CARS 2 - Another Winner for Pixar

CARS 2 (animated adventure in 3D)
Cast (voices): Owen Wilson, Larry the Cable Guy, Michael Caine, Emily Mortimer, Eddie Izzard, John Turturro and Bonnie Hunt
Director: John Lasseter and Brad Lewis
Screenplay: Ben Queen
Time: 105 mins mins
Rating: * * * 1/2 (out of 4)

Finn, Mater and McQueen in Tokyo

PREAMBLE: After watching the utterly childish and shallow Spy Kids: All The Time in the World, Cars 2 comes as an inspiring and refreshing change. The folks at Pixar have always been both creative and wacky - and these elements come to the fore in Cars 2. It is a movie that will not only delight the kids but will also dazzle the grown-ups.

SYNOPSIS: As usual, before we get to the main feature, Pixar serves up a little appetiser in the form of a Toy Story short about Ken and Barbie's 'Hawaiian Holiday'. And after the seven-minute 'quickie', we plunge into the 60's-styled espionage setting as British agent Finn McMissile (Michael Caine, voicing for an Aston Martin) infiltrates and records some night time events at an oil rig. The main plot involves Lightning McQueen (Owen Wilson) being 'persuaded' by his tow truck buddy Mater (Larry the Cable Guy) to compete in the World Grand Prix, a tripartite tournament across Japan, Italy and London, to test a new fuel created by Sir Miles Axelrod (Eddie Izzard).
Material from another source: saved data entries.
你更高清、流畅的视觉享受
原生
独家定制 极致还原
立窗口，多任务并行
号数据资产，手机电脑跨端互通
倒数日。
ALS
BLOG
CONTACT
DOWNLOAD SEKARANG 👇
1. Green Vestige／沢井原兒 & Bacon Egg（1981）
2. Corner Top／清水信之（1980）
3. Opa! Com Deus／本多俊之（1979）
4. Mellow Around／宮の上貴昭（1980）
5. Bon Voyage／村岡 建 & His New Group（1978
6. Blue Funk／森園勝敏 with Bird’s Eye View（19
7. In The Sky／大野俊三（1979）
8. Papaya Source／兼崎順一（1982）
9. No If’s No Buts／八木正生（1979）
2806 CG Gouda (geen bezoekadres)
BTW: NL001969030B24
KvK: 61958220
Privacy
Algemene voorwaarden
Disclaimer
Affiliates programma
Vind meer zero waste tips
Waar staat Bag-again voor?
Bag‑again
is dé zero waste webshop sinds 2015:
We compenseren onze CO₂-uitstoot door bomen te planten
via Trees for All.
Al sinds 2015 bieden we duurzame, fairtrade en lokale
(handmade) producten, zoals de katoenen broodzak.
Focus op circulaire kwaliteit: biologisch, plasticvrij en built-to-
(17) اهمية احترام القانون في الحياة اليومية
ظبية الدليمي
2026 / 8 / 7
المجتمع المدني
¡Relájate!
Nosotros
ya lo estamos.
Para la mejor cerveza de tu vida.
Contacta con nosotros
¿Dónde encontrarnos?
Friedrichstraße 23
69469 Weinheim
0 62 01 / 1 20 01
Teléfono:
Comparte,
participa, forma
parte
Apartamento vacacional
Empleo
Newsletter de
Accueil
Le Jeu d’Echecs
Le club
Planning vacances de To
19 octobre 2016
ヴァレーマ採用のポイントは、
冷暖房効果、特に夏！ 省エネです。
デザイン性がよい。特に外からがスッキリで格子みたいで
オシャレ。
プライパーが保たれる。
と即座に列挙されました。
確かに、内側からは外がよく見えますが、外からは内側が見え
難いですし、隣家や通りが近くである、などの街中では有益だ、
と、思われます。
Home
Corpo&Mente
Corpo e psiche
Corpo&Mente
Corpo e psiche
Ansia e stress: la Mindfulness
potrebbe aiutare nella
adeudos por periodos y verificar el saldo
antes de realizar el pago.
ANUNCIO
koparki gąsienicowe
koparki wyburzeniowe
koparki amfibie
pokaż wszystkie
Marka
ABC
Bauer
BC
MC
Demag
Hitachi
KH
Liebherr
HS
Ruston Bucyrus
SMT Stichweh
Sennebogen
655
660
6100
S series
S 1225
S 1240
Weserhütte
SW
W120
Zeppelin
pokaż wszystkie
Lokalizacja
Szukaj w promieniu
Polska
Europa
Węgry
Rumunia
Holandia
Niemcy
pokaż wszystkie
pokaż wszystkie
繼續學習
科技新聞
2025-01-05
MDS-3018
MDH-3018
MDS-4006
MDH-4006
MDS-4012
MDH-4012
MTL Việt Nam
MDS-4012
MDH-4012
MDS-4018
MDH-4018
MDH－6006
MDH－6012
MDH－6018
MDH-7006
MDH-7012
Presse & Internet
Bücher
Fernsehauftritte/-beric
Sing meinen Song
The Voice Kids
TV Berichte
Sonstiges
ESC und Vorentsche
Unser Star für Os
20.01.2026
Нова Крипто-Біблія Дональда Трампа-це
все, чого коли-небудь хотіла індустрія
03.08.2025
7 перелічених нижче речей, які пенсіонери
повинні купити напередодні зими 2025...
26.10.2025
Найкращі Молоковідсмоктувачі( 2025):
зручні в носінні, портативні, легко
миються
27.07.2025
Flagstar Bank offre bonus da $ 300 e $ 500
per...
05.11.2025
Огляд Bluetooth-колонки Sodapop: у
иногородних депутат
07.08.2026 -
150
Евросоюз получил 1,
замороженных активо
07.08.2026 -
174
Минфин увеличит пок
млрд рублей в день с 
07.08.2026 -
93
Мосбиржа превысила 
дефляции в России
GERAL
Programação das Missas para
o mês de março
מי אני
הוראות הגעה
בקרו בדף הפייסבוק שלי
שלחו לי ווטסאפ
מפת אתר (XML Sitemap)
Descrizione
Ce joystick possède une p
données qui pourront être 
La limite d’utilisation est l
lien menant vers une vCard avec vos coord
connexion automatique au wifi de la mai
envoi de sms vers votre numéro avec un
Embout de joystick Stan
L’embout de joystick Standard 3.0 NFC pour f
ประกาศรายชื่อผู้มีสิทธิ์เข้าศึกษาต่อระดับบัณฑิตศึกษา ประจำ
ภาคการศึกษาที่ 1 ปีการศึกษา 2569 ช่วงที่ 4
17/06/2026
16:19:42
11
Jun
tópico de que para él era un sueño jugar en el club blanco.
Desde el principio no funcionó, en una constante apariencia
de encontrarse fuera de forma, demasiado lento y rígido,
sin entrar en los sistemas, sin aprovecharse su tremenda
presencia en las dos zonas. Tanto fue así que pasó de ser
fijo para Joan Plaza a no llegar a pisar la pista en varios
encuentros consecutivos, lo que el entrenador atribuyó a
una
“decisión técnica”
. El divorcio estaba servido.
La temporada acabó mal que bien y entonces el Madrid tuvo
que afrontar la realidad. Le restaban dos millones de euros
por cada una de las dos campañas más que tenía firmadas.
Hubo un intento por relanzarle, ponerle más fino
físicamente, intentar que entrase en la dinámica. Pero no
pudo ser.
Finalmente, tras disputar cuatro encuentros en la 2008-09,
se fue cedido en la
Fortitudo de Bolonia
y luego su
In Japan, Mater is mistaken by Finn and his sidekick Holley Shiftwell (Emily Mortimer) for an American agent and he gets embroiled in a hunt for a camera with hidden powers.

HITS & MISSES: Cars 2 is not only an improvement on the original, it brings new life to the 'cars with human personalities' animation concept. And true to its Formula One racing subplot, director John Lasseter and his team keep their feet on the accelerator, revving up the action into almost a frenzy and adding on some of the most visually inspiring sights. While the first movie is centred around American cars and the iconic Route 66, Cars 2 takes on an international flavour with an eco-saving theme about alternative energy. It entertains the kids and keeps the adults thinking as well.

The espionage plot isn't as complex as a spy story should be but then it should be obvious that the plot is not the main attraction for the viewers. The big deal are the visual treats, the clever puns and gags 'embedded' in the animation. These are enhanced by the 3D effects but they should work just as well for 2D. The 'car-acters' are nicely rendered (thanks to an accomplished voice cast like Caine and Mortimer) and cities like Tokyo, Rome and London, are pictured in all their historical and neon glory.

THE LOWDOWN: I see this one as a 'collector's item' - destined for the DVD shelf when the Blue-Ray issue arrives.